Indians, wizards, fairies, and ghouls

Blogger Brooke does a good job of deconstructing Halloween for Natives:

My Identity Is Not A Costume for You To Wear!Now, what twists my trick-or-treat bag in a bunch, is where the heck Native Americans fit in all of this! Why is it socially acceptable to dress like the stereotypical Indian: "Brave," "Chief," "Princess," "Squaw," "Maiden"? Pardon Moi, but when did the Native American enter the realm of Wizards, Fairies, Super-heroes, Goblins, or Ghouls? When did it become ok to reduce the diversity, language, and culture of nearly 500 different Indigenous tribes into a tacky "costume" of cheap suede, colored feathers, plastic beads, and fringe? Who decided that the history, identity, and lineage of Native Americans could be easily put on and taken off like greasy Halloween face paint?And:As a Native American, I am utterly appalled to see my culture lump[ed] together into some stereotypical Pan-Injun image, shipped and sold for the American masses to mimic my people and culture. I find it insulting my identity and heritage as a Native American, as a Navajo, is as easily acquired with few bucks, some nasty grease paint, and a loin cloth. That history of genocide and forced assimilation of Native Americans people in the US is not even an accessory to these supposed costumes! It's not important or even a consideration!!! What a privilege it must be to take the imagery of a people or culture without the social or historical baggage that goes along with it!Comment:  When did Indians enter the realm of Neverland? There's actually an answer for this. It began around the end of the Indian Wars--the 1890s. Americans assumed that Indians were vanishing into the mists of time. They started romanticizing them--placing them in a mythic past where they roamed with the deer and the buffalo.

Because we'd vanquished them, we could stop tearing them down and start building them up. We could change them from "dirty redskins" into "noble savages." That way, we'd look great for defeating our impressive enemy. And they'd still exist in our memories, so we wouldn't have to think about all the massacres and corpses.

For more on this subject, see The Political Uses of Stereotyping.

Back to Halloween. Go to the original posting to see examples of pseudo-Indian costumes. Alas, there seems to be an endless supply of these stereotypical outfits.

For more on that subject, see Trick or Treating Indians.
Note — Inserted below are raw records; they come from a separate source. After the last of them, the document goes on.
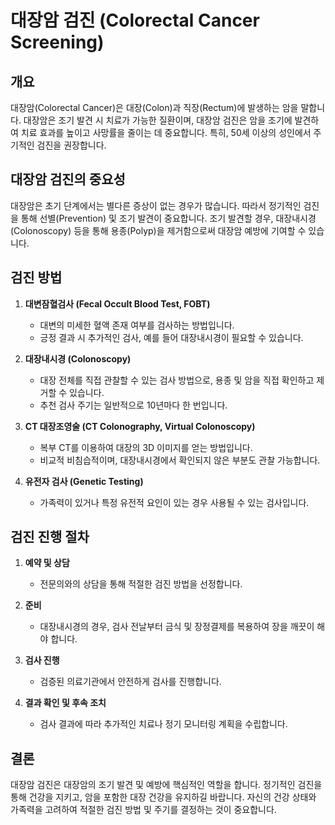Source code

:# 대장암 검진 (Colorectal Cancer Screening)

## 개요

대장암(Colorectal Cancer)은 대장(Colon)과 직장(Rectum)에 발생하는 암을 말합니다. 대장암은 조기 발견 시 치료가 가능한 질환이며, 대장암 검진은 암을 조기에 발견하여 치료 효과를 높이고 사망률을 줄이는 데 중요합니다. 특히, 50세 이상의 성인에서 주기적인 검진을 권장합니다.

## 대장암 검진의 중요성

대장암은 초기 단계에서는 별다른 증상이 없는 경우가 많습니다. 따라서 정기적인 검진을 통해 선별(Prevention) 및 조기 발견이 중요합니다. 조기 발견할 경우, 대장내시경(Colonoscopy) 등을 통해 용종(Polyp)을 제거함으로써 대장암 예방에 기여할 수 있습니다.

## 검진 방법

1. **대변잠혈검사 (Fecal Occult Blood Test, FOBT)**
   - 대변의 미세한 혈액 존재 여부를 검사하는 방법입니다.
   - 긍정 결과 시 추가적인 검사, 예를 들어 대장내시경이 필요할 수 있습니다.

2. **대장내시경 (Colonoscopy)**
   - 대장 전체를 직접 관찰할 수 있는 검사 방법으로, 용종 및 암을 직접 확인하고 제거할 수 있습니다.
   - 추천 검사 주기는 일반적으로 10년마다 한 번입니다.

3. **CT 대장조영술 (CT Colonography, Virtual Colonoscopy)**
   - 복부 CT를 이용하여 대장의 3D 이미지를 얻는 방법입니다.
   - 비교적 비침습적이며, 대장내시경에서 확인되지 않은 부분도 관찰 가능합니다.

4. **유전자 검사 (Genetic Testing)**
   - 가족력이 있거나 특정 유전적 요인이 있는 경우 사용될 수 있는 검사입니다.

## 검진 진행 절차

1. **예약 및 상담**
   - 전문의와의 상담을 통해 적절한 검진 방법을 선정합니다.
    
2. **준비**
   - 대장내시경의 경우, 검사 전날부터 금식 및 장정결제를 복용하여 장을 깨끗이 해야 합니다.

3. **검사 진행**
   - 검증된 의료기관에서 안전하게 검사를 진행합니다.

4. **결과 확인 및 후속 조치**
   - 검사 결과에 따라 추가적인 치료나 정기 모니터링 계획을 수립합니다.

## 결론

대장암 검진은 대장암의 조기 발견 및 예방에 핵심적인 역할을 합니다. 정기적인 검진을 통해 건강을 지키고, 암을 포함한 대장 건강을 유지하길 바랍니다. 자신의 건강 상태와 가족력을 고려하여 적절한 검진 방법 및 주기를 결정하는 것이 중요합니다.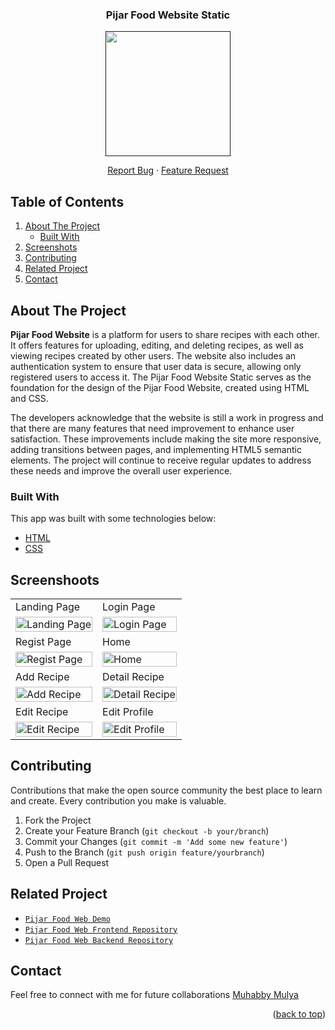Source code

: <div id="top"></div>

<!-- PROJECT LOGO -->

<div align="center">
  <h3 align="center">Pijar Food Website Static</h3>
  
  <a href="">
    <image align="center" width="200" src='https://res.cloudinary.com/dpasid4jl/image/upload/v1717380554/pijar-food-assets/pijar-food-logo/Pijar_Food_Logo_pwadca.png' />
  </a>

  <p></p>
  
  <p align="center">
    <a href="https://github.com/muhabby/FE-Pijar-Food-Static/issues">Report Bug</a>
    ·
    <a href="https://github.com/muhabby/FE-Pijar-Food-Static/issues">Feature Request</a>
  </p>
</div>

<!-- TABLE OF CONTENTS -->

## Table of Contents

<div>
  <ol>
    <li>
      <a href="#about-the-project">About The Project</a>
      <ul>
        <li><a href="#built-with">Built With</a></li>
      </ul>
    </li>
    <li><a href="#screenshoots">Screenshots</a></li>
    <li><a href="#contributing">Contributing</a></li>
    <li><a href="#related-project">Related Project</a></li>
    <li><a href="#contact">Contact</a></li>
  </ol>
</div>

## About The Project

**Pijar Food Website** is a platform for users to share recipes with each other. It offers features for uploading, editing, and deleting recipes, as well as viewing recipes created by other users. The website also includes an authentication system to ensure that user data is secure, allowing only registered users to access it. The Pijar Food Website Static serves as the foundation for the design of the Pijar Food Website, created using HTML and CSS.

The developers acknowledge that the website is still a work in progress and that there are many features that need improvement to enhance user satisfaction. These improvements include making the site more responsive, adding transitions between pages, and implementing HTML5 semantic elements. The project will continue to receive regular updates to address these needs and improve the overall user experience.

### Built With

This app was built with some technologies below:

- [HTML](https://developer.mozilla.org/en-US/docs/Web/HTML)
- [CSS](https://developer.mozilla.org/en-US/docs/Web/CSS)

## Screenshoots

<p align="center" display=flex>
    <table>
        <tr>
            <td>Landing Page</td>
            <td>Login Page</td>
        </tr>
        <tr>
            <td><image src="https://res.cloudinary.com/dpasid4jl/image/upload/v1717987630/pijar-food-assets/ss-pijar-food-web-static/Landing_nic283.png" alt="Landing Page" width=100%></td>
            <td><image src="https://res.cloudinary.com/dpasid4jl/image/upload/v1717987628/pijar-food-assets/ss-pijar-food-web-static/Login_c5wsyi.png" alt="Login Page" width=100%/></td>
        </tr>
        <tr>
            <td>Regist Page</td>
            <td>Home</td>
        </tr>
        <tr>
            <td><image src="https://res.cloudinary.com/dpasid4jl/image/upload/v1717987629/pijar-food-assets/ss-pijar-food-web-static/Regist_a86twg.png" alt="Regist Page" width=100%></td>
            <td><image src="https://res.cloudinary.com/dpasid4jl/image/upload/v1717987491/pijar-food-assets/ss-pijar-food-web-static/home_ovidyo.png" alt="Home" width=100%/></td>
        </tr>
        <tr>
            <td>Add Recipe</td>
            <td>Detail Recipe</td>
        </tr>
        <tr>
            <td><image src="https://res.cloudinary.com/dpasid4jl/image/upload/v1717987630/pijar-food-assets/ss-pijar-food-web-static/Add_Recipe_rtwuu3.png" alt="Add Recipe" width=100%></td>
            <td><image src="https://res.cloudinary.com/dpasid4jl/image/upload/v1717987672/pijar-food-assets/ss-pijar-food-web-static/Detail_Recipe_zwtcwh.png" alt="Detail Recipe" width=100%/></td>
        </tr>
        <tr>
            <td>Edit Recipe</td>
            <td>Edit Profile</td>
        </tr>
        <tr>
            <td><image src="https://res.cloudinary.com/dpasid4jl/image/upload/v1717988277/pijar-food-assets/ss-pijar-food-web-static/Edit_Recipe_hxoslk.png" alt="Edit Recipe" width=100%></td>
            <td><image src="https://res.cloudinary.com/dpasid4jl/image/upload/v1717988273/pijar-food-assets/ss-pijar-food-web-static/Edit_Profile_avpjm7.png" alt="Edit Profile" width=100%/></td>
        </tr>
    </table>  
</p>

## Contributing

Contributions that make the open source community the best place to learn and create. Every contribution you make is valuable.

1. Fork the Project
2. Create your Feature Branch (`git checkout -b your/branch`)
3. Commit your Changes (`git commit -m 'Add some new feature'`)
4. Push to the Branch (`git push origin feature/yourbranch`)
5. Open a Pull Request

## Related Project

- [`Pijar Food Web Demo`](https://pijar-food.vercel.app/)
- [`Pijar Food Web Frontend Repository`](https://github.com/muhabby/FE-Pijar-Food)
- [`Pijar Food Web Backend Repository`](https://github.com/muhabby/BE-Pijar-Food)

## Contact

Feel free to connect with me for future collaborations [Muhabby Mulya](https://github.com/muhabby)

<p align="right">(<a href="#top">back to top</a>)</p>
Below:  Liv Tyler as an Indian maiden. "It's okay. My 'Mexican' friend is as stereotypical as I am, so no one will notice."


Chance said...

This has to be one of the most racist things that people get away with. If someone ever in life TRIED to make a Black African American costume for halloween, Jessie Jackson and Al Sharpton would have that crap burned before anyone could think of selling it. not only that, but most retailing companies would never even sell them. I dont understand what the differance is, why do people feel like they can disrespect Mexican, Native American, and Hawiian cultures in this way???

dmarks said...

1) They even sell several Indian costumes for dogs. Yes, dogs. I've seen photos.

2) Kmart tonight on TV advertised that they have a thousand costumes offered online. So I checked, and looked for indian costume.

I found 8 entries

There's smart, and there's Kmart smart. Which from this, doesn't look like any kind of smart at all.
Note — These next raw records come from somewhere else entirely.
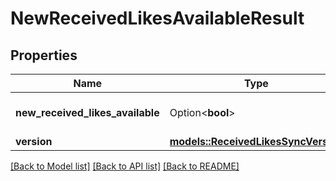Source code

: # NewReceivedLikesAvailableResult

## Properties

Name | Type | Description | Notes
------------ | ------------- | ------------- | -------------
**new_received_likes_available** | Option<**bool**> |  | [optional][default to false]
**version** | [**models::ReceivedLikesSyncVersion**](ReceivedLikesSyncVersion.md) |  | 

[[Back to Model list]](../README.md#documentation-for-models) [[Back to API list]](../README.md#documentation-for-api-endpoints) [[Back to README]](../README.md)


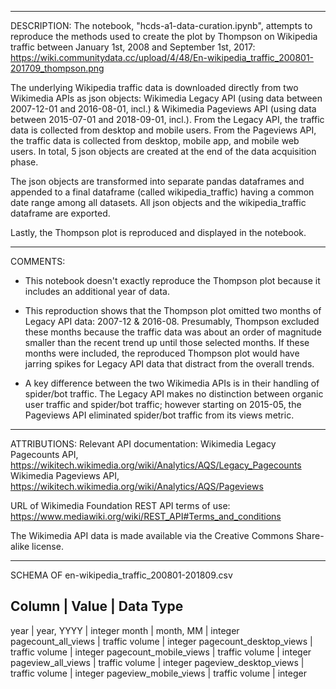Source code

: ***************************
DESCRIPTION:
The notebook, "hcds-a1-data-curation.ipynb", attempts to reproduce the methods used to create the plot by Thompson on Wikipedia traffic between January 1st, 2008 and September 1st, 2017:
	https://wiki.communitydata.cc/upload/4/48/En-wikipedia_traffic_200801-201709_thompson.png

The underlying Wikipedia traffic data is downloaded directly from two Wikimedia APIs as json objects: Wikimedia Legacy API (using data between 2007-12-01 and 2016-08-01, incl.) & Wikimedia Pageviews API (using data between 2015-07-01 and 2018-09-01, incl.). From the Legacy API, the traffic data is collected from desktop and mobile users. From the Pageviews API, the traffic data is collected from desktop, mobile app, and mobile web users. In total, 5 json objects are created at the end of the data acquisition phase.

The json objects are transformed into separate pandas dataframes and appended to a final dataframe (called wikipedia_traffic) having a common date range among all datasets. All json objects and the wikipedia_traffic dataframe are exported.

Lastly, the Thompson plot is reproduced and displayed in the notebook.	

***************************
COMMENTS:
- This notebook doesn't exactly reproduce the Thompson plot because it includes an additional year of data. 

- This reproduction shows that the Thompson plot omitted two months of Legacy API data: 2007-12 & 2016-08. Presumably, Thompson excluded these months because the traffic data was about an order of magnitude smaller than the recent trend up until those selected months. If these months were included, the reproduced Thompson plot would have jarring spikes for Legacy API data that distract from the overall trends.

- A key difference between the two Wikimedia APIs is in their handling of spider/bot traffic. The Legacy API makes no distinction between organic user traffic and spider/bot traffic; however starting on 2015-05, the Pageviews API eliminated spider/bot traffic from its views metric.

***************************
ATTRIBUTIONS:
Relevant API documentation:
	Wikimedia Legacy Pagecounts API, https://wikitech.wikimedia.org/wiki/Analytics/AQS/Legacy_Pagecounts
	Wikimedia Pageviews API, https://wikitech.wikimedia.org/wiki/Analytics/AQS/Pageviews

URL of Wikimedia Foundation REST API terms of use:
	https://www.mediawiki.org/wiki/REST_API#Terms_and_conditions

The Wikimedia API data is made available via the Creative Commons Share-alike license.
	
***************************
SCHEMA OF en-wikipedia_traffic_200801-201809.csv

Column					|	Value			|	Data Type
-----------------------------------------------------------
year					|	year, YYYY		|	integer
month					|	month, MM		|	integer
pagecount_all_views		|	traffic volume	|	integer
pagecount_desktop_views	|	traffic volume	|	integer
pagecount_mobile_views	|	traffic volume	|	integer
pageview_all_views		|	traffic volume	|	integer
pageview_desktop_views	|	traffic volume	|	integer
pageview_mobile_views	|	traffic volume	|	integer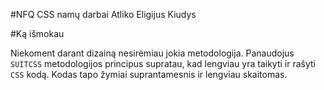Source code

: #NFQ CSS namų darbai
Atliko Eligijus Kiudys

#Ką išmokau

Niekoment darant dizainą nesirėmiau jokia metodologija. Panaudojus `SUITCSS` metodologijos principus supratau, kad lengviau yra taikyti ir rašyti `CSS` kodą.
Kodas tapo žymiai suprantamesnis ir lengviau skaitomas.
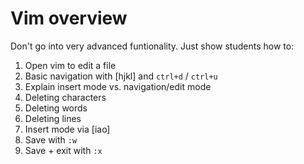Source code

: # Vim overview

Don't go into very advanced funtionality. Just show students how to:

1. Open vim to edit a file
1. Basic navigation with [hjkl] and `ctrl+d` / `ctrl+u`
1. Explain insert mode vs. navigation/edit mode
1. Deleting characters
1. Deleting words
1. Deleting lines
1. Insert mode via [iao]
1. Save with `:w`
1. Save + exit with `:x` 
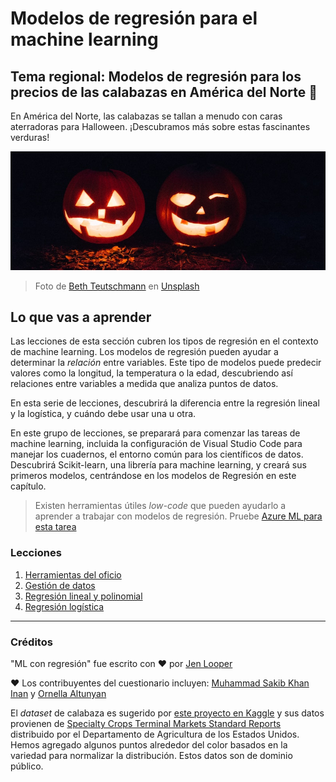 # Modelos de regresión para el machine learning
## Tema regional: Modelos de regresión para los precios de las calabazas en América del Norte 🎃

En América del Norte, las calabazas se tallan a menudo con caras aterradoras para Halloween. ¡Descubramos más sobre estas fascinantes verduras!

![jack-o-lanterns](../images/jack-o-lanterns.jpg)
> Foto de <a href="https://unsplash.com/@teutschmann?utm_source=unsplash&utm_medium=referral&utm_content=creditCopyText">Beth Teutschmann</a> en <a href="https://unsplash.com/s/photos/jack-o-lanterns?utm_source=unsplash&utm_medium=referral&utm_content=creditCopyText">Unsplash</a>
  
## Lo que vas a aprender

Las lecciones de esta sección cubren los tipos de regresión en el contexto de machine learning. Los modelos de regresión pueden ayudar a determinar la _relación_ entre variables. Este tipo de modelos puede predecir valores como la longitud, la temperatura o la edad, descubriendo así relaciones entre variables a medida que analiza puntos de datos.

En esta serie de lecciones, descubrirá la diferencia entre la regresión lineal y la logística, y cuándo debe usar una u otra.

En este grupo de lecciones, se preparará para comenzar las tareas de machine learning, incluida la configuración de Visual Studio Code para manejar los cuadernos, el entorno común para los científicos de datos. Descubrirá Scikit-learn, una librería para machine learning, y creará sus primeros modelos, centrándose en los modelos de Regresión en este capítulo.

> Existen herramientas útiles _low-code_ que pueden ayudarlo a aprender a trabajar con modelos de regresión. Pruebe [Azure ML para esta tarea](https://docs.microsoft.com/learn/modules/create-regression-model-azure-machine-learning-designer/?WT.mc_id=academic-77952-leestott)

### Lecciones

1. [Herramientas del oficio](1-Tools/README.md)
2. [Gestión de datos](2-Data/README.md)
3. [Regresión lineal y polinomial](3-Linear/README.md)
4. [Regresión logística](4-Logistic/README.md)

---
### Créditos

"ML con regresión" fue escrito con ♥️ por [Jen Looper](https://twitter.com/jenlooper)

♥️ Los contribuyentes del cuestionario incluyen: [Muhammad Sakib Khan Inan](https://twitter.com/Sakibinan) y [Ornella Altunyan](https://twitter.com/ornelladotcom)

El _dataset_ de calabaza es sugerido por [este proyecto en Kaggle](https://www.kaggle.com/usda/a-year-of-pumpkin-prices) y sus datos provienen de [Specialty Crops Terminal Markets Standard Reports](https://www.marketnews.usda.gov/mnp/fv-report-config-step1?type=termPrice) distribuido por el Departamento de Agricultura de los Estados Unidos. Hemos agregado algunos puntos alrededor del color basados en la variedad para normalizar la distribución. Estos datos son de dominio público.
Indian princesses on Leg Avenue!

dmarks said...


Walmart, often maligned as the epitome of retail evil, has nothing show up on an indian costume search. I page through a few pages the list of entries it showed instead, and found some cowboys, but no Indians.

A search on just "Indian" comes up with some dubious stereotypical things further down the line. The first three entries, curiously enough, are movies. Two of them about Indian-brand motorcycles.
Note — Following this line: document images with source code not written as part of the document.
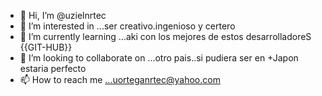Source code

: - 👋 Hi, I’m @uzielnrtec
- 👀 I’m interested in ...ser creativo.ingenioso y certero
- 🌱 I’m currently learning ...aki con los mejores de estos desarrolladoreS {{GIT-HUB}}
- 💞️ I’m looking to collaborate on ...otro pais..si pudiera ser en +Japon estaria perfecto
- 📫 How to reach me ...uorteganrtec@yahoo.com

<!---
uzielnrtec/uzielnrtec is a ✨ special ✨ repository because its `README.md` (this file) appears on your GitHub profile.
You can click the Preview link to take a look at your changes.
--->
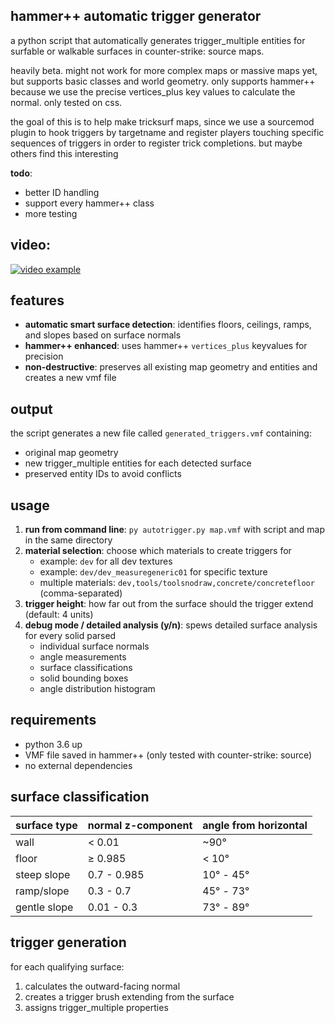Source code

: ## hammer++ automatic trigger generator

a python script that automatically generates trigger_multiple entities for surfable or walkable surfaces in counter-strike: source maps.

heavily beta. might not work for more complex maps or massive maps yet, but supports basic classes and world geometry. only supports hammer++ because we use the precise vertices_plus key values to calculate the normal. only tested on css.

the goal of this is to help make tricksurf maps, since we use a sourcemod plugin to hook triggers by targetname and register players touching specific sequences of triggers in order to register trick completions.  but maybe others find this interesting

**todo**:

- better ID handling
- support every hammer++ class 
- more testing

## video:

[![video example](https://img.youtube.com/vi/pcAtYqe7Slg/0.jpg)](https://www.youtube.com/watch?v=pcAtYqe7Slg)

## features

- **automatic smart surface detection**: identifies floors, ceilings, ramps, and slopes based on surface normals
- **hammer++ enhanced**: uses hammer++ `vertices_plus` keyvalues for precision
- **non-destructive**: preserves all existing map geometry and entities and creates a new vmf file

## output

the script generates a new file called `generated_triggers.vmf` containing:
- original map geometry
- new trigger_multiple entities for each detected surface
- preserved entity IDs to avoid conflicts

## usage

1. **run from command line**: `py autotrigger.py map.vmf` with script and map in the same directory
2. **material selection**: choose which materials to create triggers for
   - example: `dev` for all dev textures
   - example: `dev/dev_measuregeneric01` for specific texture
   - multiple materials: `dev,tools/toolsnodraw,concrete/concretefloor` (comma-separated)
3. **trigger height**: how far out from the surface should the trigger extend (default: 4 units)
4. **debug mode / detailed analysis (y/n)**: spews detailed surface analysis for every solid parsed
   - individual surface normals
   - angle measurements
   - surface classifications
   - solid bounding boxes
   - angle distribution histogram

## requirements

- python 3.6 up
- VMF file saved in hammer++ (only tested with counter-strike: source)
- no external dependencies

## surface classification

| surface type | normal z-component | angle from horizontal |
|-------------|-------------------|----------------------|
| wall | < 0.01 | ~90° |
| floor | ≥ 0.985 | < 10° |
| steep slope | 0.7 - 0.985 | 10° - 45° |
| ramp/slope | 0.3 - 0.7 | 45° - 73° |
| gentle slope | 0.01 - 0.3 | 73° - 89° |

## trigger generation

for each qualifying surface:
1. calculates the outward-facing normal
2. creates a trigger brush extending from the surface
3. assigns trigger_multiple properties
A Sherman Alexie novel comes in #6 on the list.

Anonymous said...

From ebay (where else)

* 2009 sexy indian halloween costume! *DREAM CATCHER* $31

*Ladies Indian Squaw Costume/Halloween Embellished OSFA
Item condition: Pre-Owned
Time left: 1h 43m 47s (Oct 22, 200906:25:38 PDT)

Bid history: 0 bids[Refresh]

dmarks said...

There are about 40 or so squaw costumes for sale on eBay now.

One is part of a "Pirate Fairy Squaw" bargain pack.

Brooke W. said...

Thank you for the blog-very insightful!